My thought process is this. Try to not decline the image of cyclist, and don't complain if you broke the law and got caught. Pay the fine. Simple as that in my mind.

LongRider#107
02-15-2007, 05:17 AM
Red lights. Stop signs, although a track stand or rolling stop is it if no one is approaching. I've learned that it is easier to clip out and put a foot on the ground if I do have to stop at a sign or four way intersection, because a track stand can make the car driver stop and you both get confused.

Most people do not understand the concept of right-of-way as written in the ODL manual. Driving/riding defensively is the overwhelming maxim, just in case you come upon that aggressive or oblivious auto operator/bike rider.

I NEVER ride with earphones, as I see many do. My ears tell me what my eyes can't see yet.

Matt P.
02-22-2007, 01:08 PM
I stop for all stop signs and lights except one - the stop sign at the railroad tracks where SE Umatilla meets the bottom of the Springwater Trail south of Oaks Park.

The reason is simple: FRA (Federal Railroad Administration) regulations require trains to sound the horn before crossing the road. On a bike I have no trouble hearing it.

Ok, so you might ask, what if they don't blow the horn?

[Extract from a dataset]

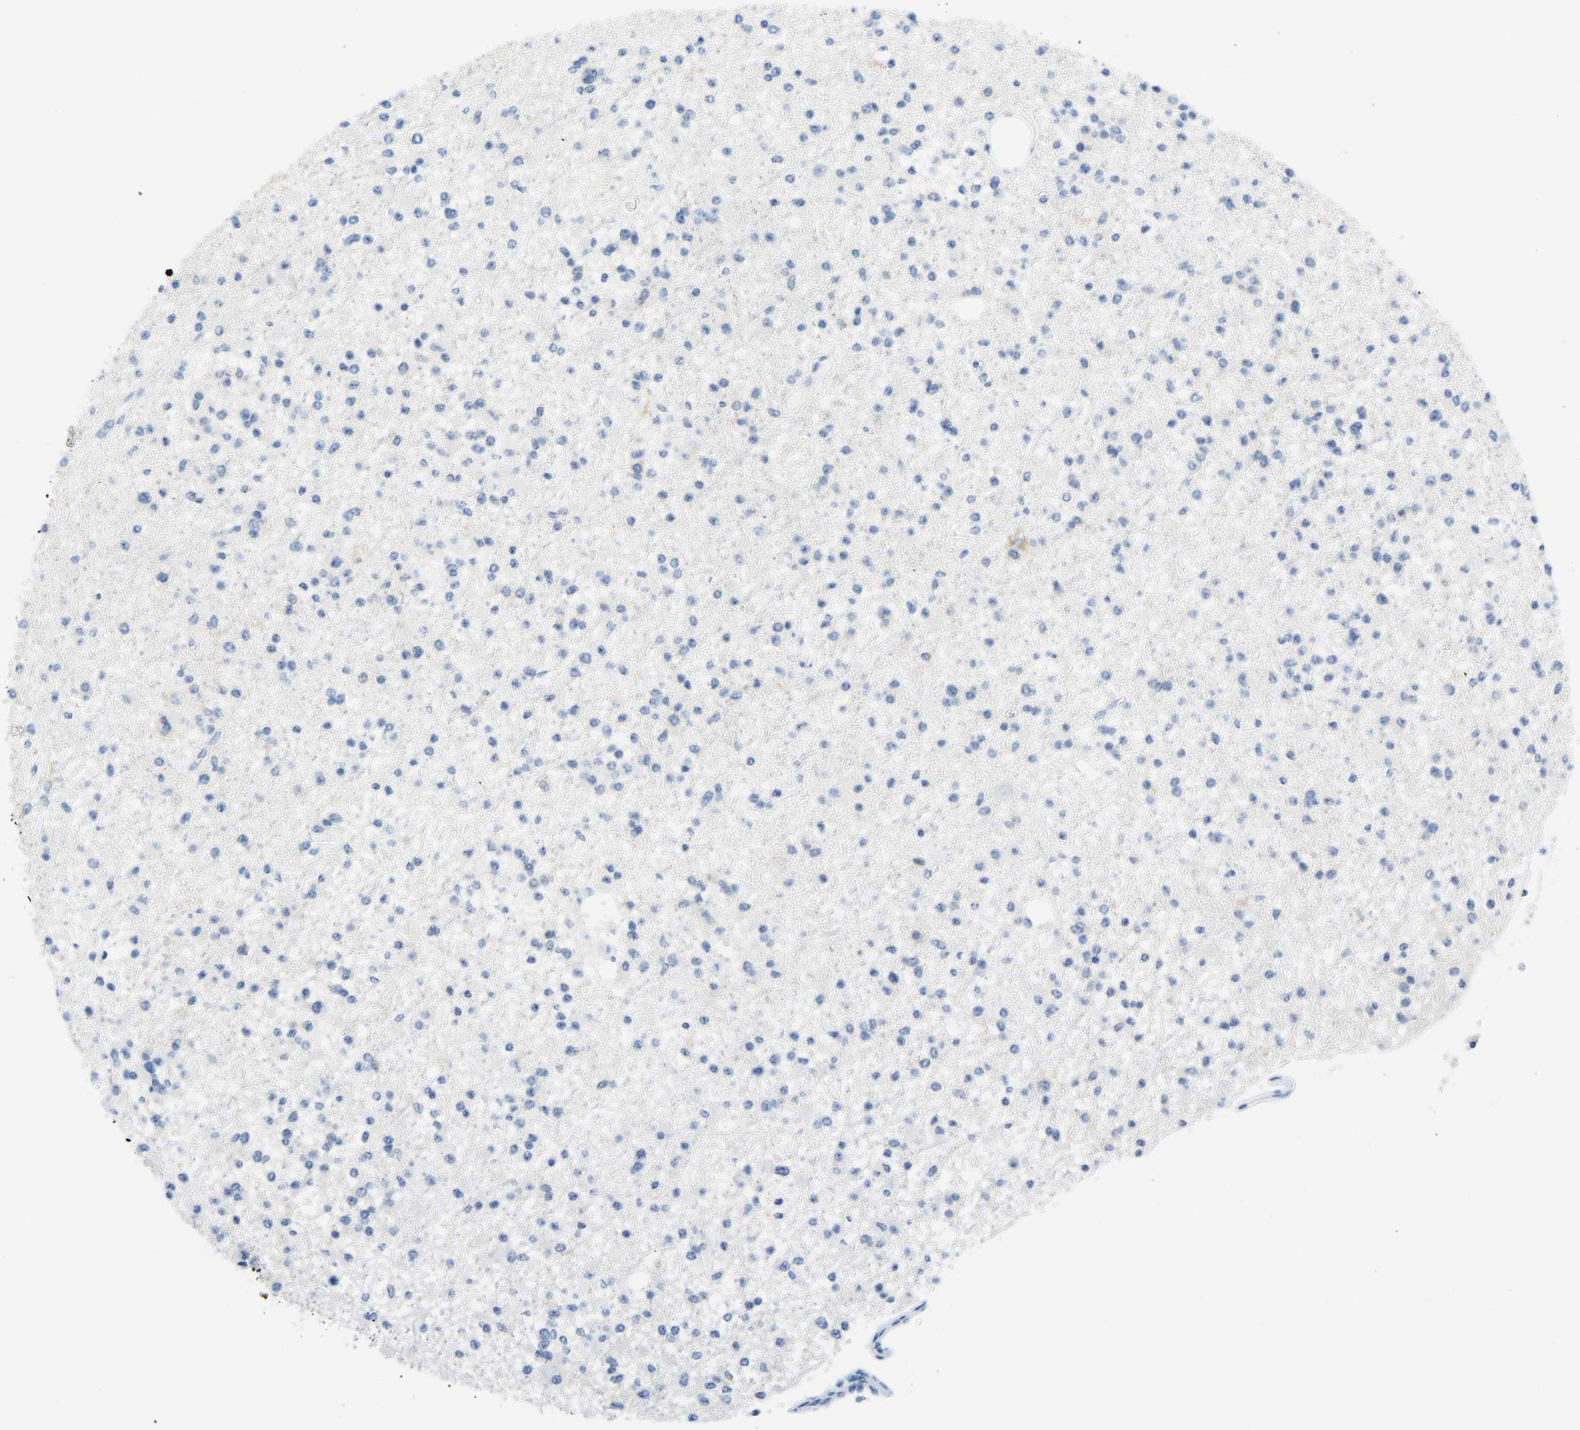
{"staining": {"intensity": "negative", "quantity": "none", "location": "none"}, "tissue": "glioma", "cell_type": "Tumor cells", "image_type": "cancer", "snomed": [{"axis": "morphology", "description": "Glioma, malignant, Low grade"}, {"axis": "topography", "description": "Brain"}], "caption": "Human malignant low-grade glioma stained for a protein using immunohistochemistry shows no staining in tumor cells.", "gene": "SERPINB3", "patient": {"sex": "female", "age": 22}}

Well, those tracks belong to the Oregon Pacific Railroad, run by Dick Samuels. That portion of the railroad only has one engine in service at a time, runs a couple of times per week, and is run by one of two people, both of whom are very conscientious of their jobs. FRA regulations are VERY strict, and disobeying the horn law even once can cost you your license.

I'm much more likely to be hit by a car, collide with another cyclist, or a pedestrian, or get struck by lightning than to get hit by a train. So, I'll continue to take my life into my own hands on that one.

Note: I *do* slow down quite a bit, though - it's downhill, on a corner, and I have to cross the tracks at an angle and avoid a post turning into the Springwater Trail. I also have an eye out for joggers, who turn around at that spot. So I don't take it much faster than a walk. There's just no real reason to come to a full stop there, at any time of day or volume of traffic.

ADirtMonkey
03-09-2007, 05:15 PM
I usually Yield at stop signs, letting people have the right of way. Stoplights I treat like a stopsign. If it is super busy i just wait until it turns. If not I look both ways then roll through. I have gotten popped for running a red light, mainly 'cause I was smart with the officer.